» **Source extract**:

★ ★ ★

Through their memberships in trade associations like the Chamber and the National Association of Manufacturers (NAM), and their donations to Super PACs, 527 committees, “social welfare” organizations, and model legislation groups like the American Legislative Exchange Council (ALEC), corporations wield considerable influence on many issues.

“Companies exercise considerable power in their direct lobbying and indirectly through trade associations,” said Matthew Illian, Director of Responsible Investing for the United Church Funds, which held successful dialogues with four companies leading to the withdrawal of their proposals. “Investors are urging full transparency as well as careful evaluation of whether corporate lobbying activities align with a company’s stated values and priorities, as any misalignment may create reputational risk. We are pleased to see a number of companies responding positively to these appeals, resulting in withdrawal agreements and improved corporate responsibility.”

One such company responding positively to investor engagement is AbbVie. “Over the years AbbVie has incrementally added to its lobbying spending disclosure and also did not renew membership in four trade associations. We believe these actions help to address some of the risks, which is our goal as investors, and this year we were pleased to come to a productive agreement and withdrew the resolution,” said Zevin’s Marcela Pinilla, Director of Sustainable Investing.

★ ★ ★

» **Supplied information**:

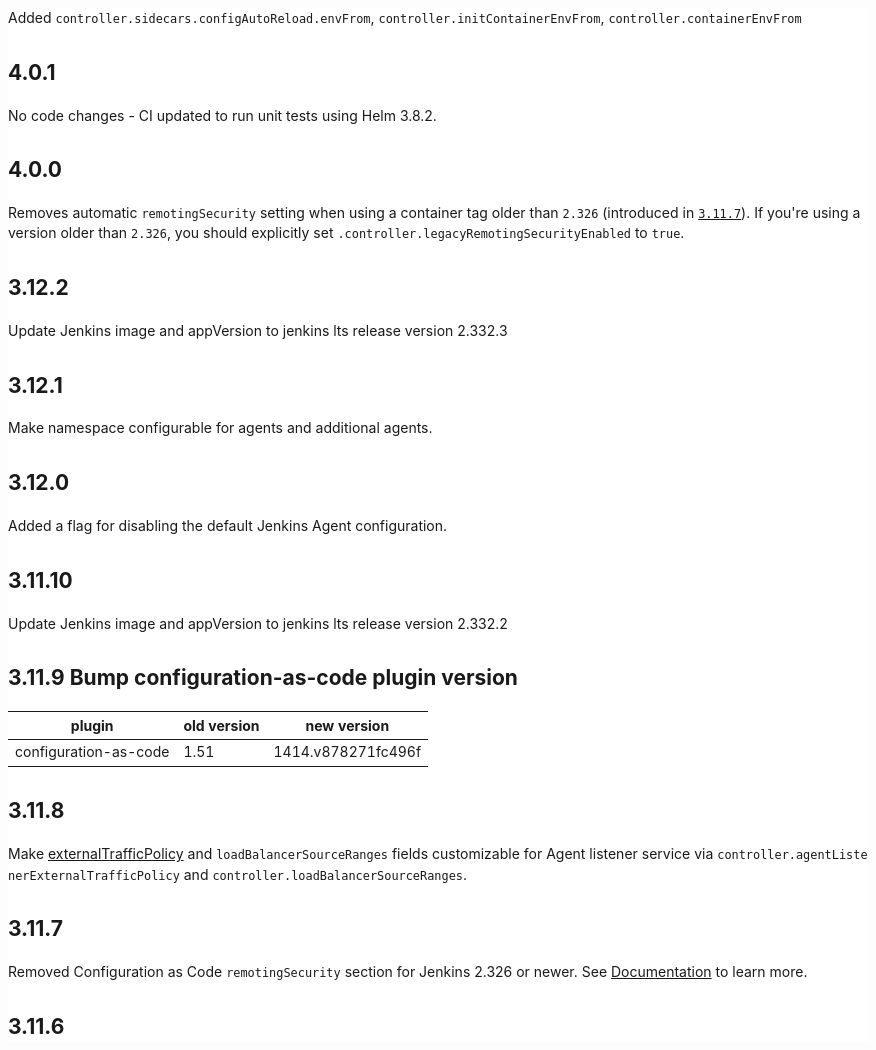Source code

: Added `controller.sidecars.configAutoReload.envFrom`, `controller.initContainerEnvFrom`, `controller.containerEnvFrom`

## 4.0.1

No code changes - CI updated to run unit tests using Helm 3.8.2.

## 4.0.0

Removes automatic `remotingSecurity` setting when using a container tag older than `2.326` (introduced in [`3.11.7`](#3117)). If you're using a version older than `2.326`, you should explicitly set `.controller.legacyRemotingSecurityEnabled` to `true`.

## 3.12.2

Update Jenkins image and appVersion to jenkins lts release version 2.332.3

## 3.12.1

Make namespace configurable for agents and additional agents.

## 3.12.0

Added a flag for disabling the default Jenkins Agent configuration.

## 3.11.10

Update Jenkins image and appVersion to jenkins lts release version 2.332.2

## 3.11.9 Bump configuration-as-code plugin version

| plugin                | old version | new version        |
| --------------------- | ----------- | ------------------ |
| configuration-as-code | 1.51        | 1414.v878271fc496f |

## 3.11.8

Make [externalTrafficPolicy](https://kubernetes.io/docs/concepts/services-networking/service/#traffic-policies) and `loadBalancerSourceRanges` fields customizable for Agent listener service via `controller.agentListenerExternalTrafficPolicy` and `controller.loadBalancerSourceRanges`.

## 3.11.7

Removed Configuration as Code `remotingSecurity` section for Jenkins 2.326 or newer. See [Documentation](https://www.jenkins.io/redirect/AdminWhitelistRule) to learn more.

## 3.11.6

★ ★ ★

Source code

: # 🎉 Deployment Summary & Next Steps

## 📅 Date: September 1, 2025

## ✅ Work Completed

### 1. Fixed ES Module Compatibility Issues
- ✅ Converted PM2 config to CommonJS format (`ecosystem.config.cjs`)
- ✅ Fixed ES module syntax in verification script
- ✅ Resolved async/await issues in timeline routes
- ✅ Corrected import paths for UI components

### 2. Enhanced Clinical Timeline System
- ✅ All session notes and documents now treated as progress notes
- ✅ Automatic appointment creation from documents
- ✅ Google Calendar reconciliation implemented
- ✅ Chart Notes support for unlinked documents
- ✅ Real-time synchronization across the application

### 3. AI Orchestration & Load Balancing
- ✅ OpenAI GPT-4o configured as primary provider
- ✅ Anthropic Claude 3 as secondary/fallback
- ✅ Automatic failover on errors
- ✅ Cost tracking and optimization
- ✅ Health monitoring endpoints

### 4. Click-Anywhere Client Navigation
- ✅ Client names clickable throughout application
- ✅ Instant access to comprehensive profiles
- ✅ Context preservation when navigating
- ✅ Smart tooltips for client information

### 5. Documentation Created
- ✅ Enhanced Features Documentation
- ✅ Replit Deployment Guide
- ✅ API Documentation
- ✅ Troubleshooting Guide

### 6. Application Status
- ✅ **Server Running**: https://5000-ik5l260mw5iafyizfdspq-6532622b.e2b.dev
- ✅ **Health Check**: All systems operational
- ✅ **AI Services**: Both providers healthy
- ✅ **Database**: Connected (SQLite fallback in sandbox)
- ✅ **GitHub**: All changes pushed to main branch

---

★ ★ ★

» **Problems to solve**:
a: Answer each question from the passage on corporate lobbying, giving each answer on its own line marked like the question.
(i) For which organization is Matthew Illian the Director of Responsible Investing?
(ii) With how many companies did that organization hold successful dialogues that led to the withdrawal of their proposals?
(iii) What title does Marcela Pinilla hold?
b: For each statement below, answer yes or no according to the passage on corporate lobbying, and quote the words from it that settle the matter.
(i) The passage describes the American Legislative Exchange Council as a model legislation group.
(ii) The United Church Funds held successful dialogues with six companies.
(iii) AbbVie renewed its membership in every trade association it belonged to.
c: Pick up the passage on corporate lobbying after its final sentence and continue writing it.

» **Answers by item number**:
a:
(i) The United Church Funds
(ii) Four
(iii) Director of Sustainable Investing

b:
(i) Yes: "model legislation groups like the American Legislative Exchange Council (ALEC)"
(ii) No: "held successful dialogues with four companies"
(iii) No: "also did not renew membership in four trade associations"

c:
Said Tim Smith, ICCR’s Sr. Policy Advisor, “Some corporations have significant influence over public policy issues and must evaluate if this advocacy is truly in the public interest. This is particularly true for climate lobbying,” Smith added. “Companies that lobby against sensible climate policy are engaging in short-sighted behavior that delays urgently needed action. Any delay in enacting climate-forward policies will exacerbate its negative impacts and increase the cost to address them.”

“In this political environment where changes in climate policies are coming fast and furious, it’s critical for companies to clearly articulate their climate public policy priorities and harmonize their lobbying activities with protecting those priorities,” said Andrea Ranger, Director of Shareholder Advocacy for Trillium Asset Management. “If they are not doing so, they may be letting trade associations, for example, advocate against the progressive climate laws, regulations, and programs they need to meet their decarbonization goals.”   

ICCR members first filed proposals questioning corporate political activity in 1974, and since 2011, investors have submitted approximately 600 proposals seeking expanded lobbying reporting. These proposals generally receive strong shareholder support. This year, investors filed 32 lobbying proposals; however, early in the season, Air Products challenged its resolution at the SEC. Breaking from past practice, the SEC sided with the company and allowed the resolution to be omitted. This decision resulted in a surge of over 13 additional successful challenges by companies citing similar arguments.

However, many companies continued constructive lobbying discussions with shareholder proponents, which led to expanded disclosure and the successful withdrawal of resolutions at eight companies.  Moreover, the proposals will appear on the proxy ballots of six companies to be voted on at annual meetings this spring.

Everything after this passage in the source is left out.